Rising 11,000 feet over a million people, Mount Etna is one of the most closely monitored volcanoes on earth. Hundreds of sensors are dotted along its flanks, and for good reason: it’s Europe’s most active volcano, regularly spewing out lava and huge clouds of debris that ground planes and make life difficult for those living in its shadow.
But now scientists have been spying on Mount Etna with an unlikely new surveillance device: fiber optic cables, like the ones that bring you the internet. Researchers wrote in the journal Nature Communications last week described how they used a technique known as Distributed Acoustic Sensing (DAS) to pick up seismic signals that conventional sensors missed. This could help improve the early warning system that people in surrounding parts of Italy rely on. Millions more around the world are also at the mercy of active volcanoes wreaking havoc, whether or not they are big or small.
THAT is shaking up (sorry) science in a big way. As the Internet grew in the 1990s, telecom companies laid more fiber optic cable than they needed because the material itself was cheap compared to the labor required to bury it. This extra cable remains unused, or “dark,” and scientists can borrow it to conduct DAS experiments. Engineers use it to monitor land deformation, geophysicists use it to do that study earthquakesand biologists even use underwater cables to record them Vibrations from whale calls.

Optical fibers work by carrying signals from point A to point B as pulses of light. But if the cable is disturbed by, say, an earthquake, a tiny amount of that light will bounce back toward the source. To measure this, scientists use an “interrogator” that shoots a laser through the fibers and analyzes what comes back. Because the researchers know the speed of light, they can determine perturbations at different lengths along the cable: Something passing 60 feet away reflects light that takes a little longer to get to the interrogator than something passing 50 feet away happens.

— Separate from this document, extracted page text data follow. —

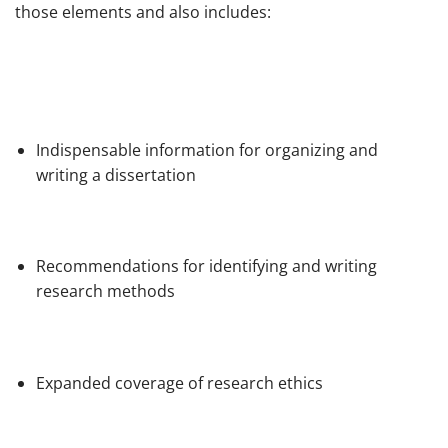
those elements and also includes:
Indispensable information for organizing and
writing a dissertation
Recommendations for identifying and writing
research methods
Expanded coverage of research ethics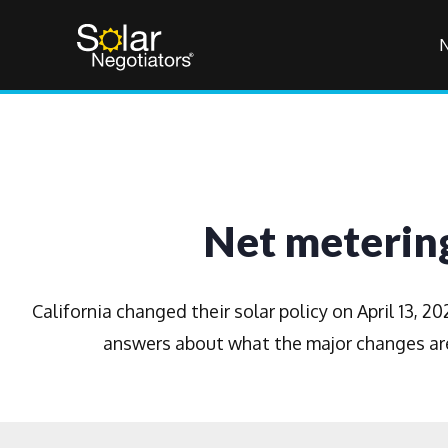
Net metering
California changed their solar policy on April 13, 
answers about what the major changes are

These measurements are sensitive. For example, in spring 2020, in the early days of the COVID-19 lockdown, scientists at Pennsylvania State University used their campus’s buried dark optical fibers to monitor pedestrian and vehicle movement subsided and resumed. They were even able to identify the source of the above-ground disturbance by the frequency of its vibration: a human footstep is between 1 and 5 Hertz, while car traffic is 40 to 50 Hertz.

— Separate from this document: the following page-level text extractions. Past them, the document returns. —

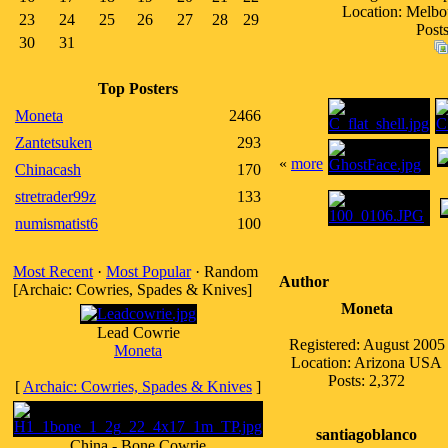
Location: Melbou
23
24
25
26
27
28
29
Posts
30
31
Top Posters
Moneta
2466
Zantetsuken
293
«
more
Chinacash
170
stretrader99z
133
numismatist6
100
Most Recent
·
Most Popular
· Random
Author
[Archaic: Cowries, Spades & Knives]
Moneta
Lead Cowrie
Registered: August 2005
Moneta
Location: Arizona USA
Posts: 2,372
[
Archaic: Cowries, Spades & Knives
]
santiagoblanco
China - Bone Cowrie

This new research focuses on the same idea, only these scientists did it on an active volcano. Because the telecommunications companies never bothered to run fiber-optic cables on Mount Etna, the researchers dug a three-quarters-mile-long trench less than a foot deep and dug their own trench not far from the volcano’s rim.

In the image above you can see how the fiber optic cable was laid, its two branches are outlined in white and black. (The red and yellow lines are errors.) The points that run along the cable lines are where the scientists had traditional sensors, such as seismometers, which use pendulums to detect movement, and geophones, which convert ground movements into electrical signals. Because these sensors and the cable were in these locations—at C666, C667, etc.—the researchers were able to compare how the different techniques monitored activity.

The image above shows what a volcanic explosion (not a full eruption) in September 2018 looked like to the DAS network. The measuring stations are indicated in the graphic above. Red and blue represent the deflection, or “strain rate,” at which the cable is expanding or contracting at any given time for every six feet along the length of the cable. “So if the cable itself is, say, lengthened or compressed, then we see that in the signals,” says Charlotte Krawczyk, a geoscientist at the German Research Center for Geosciences and the Technical University of Berlin, co-author of the article describing the work. “We don’t do that with all other seismic devices. We measure the acceleration of the surface or something like that.”
Note the darker vertical red and blue bands at C671, representing an increase in signal amplitude. If you look back at the map, you can see that C671 sits right on top of a bug. “This is probably an area where the density and the speed of the ground are different,” says geoscientist Philippe Jousset from the German Research Center for Geosciences, first author of the paper. This changes how the energy flows through the earth and how the THAT reads the event.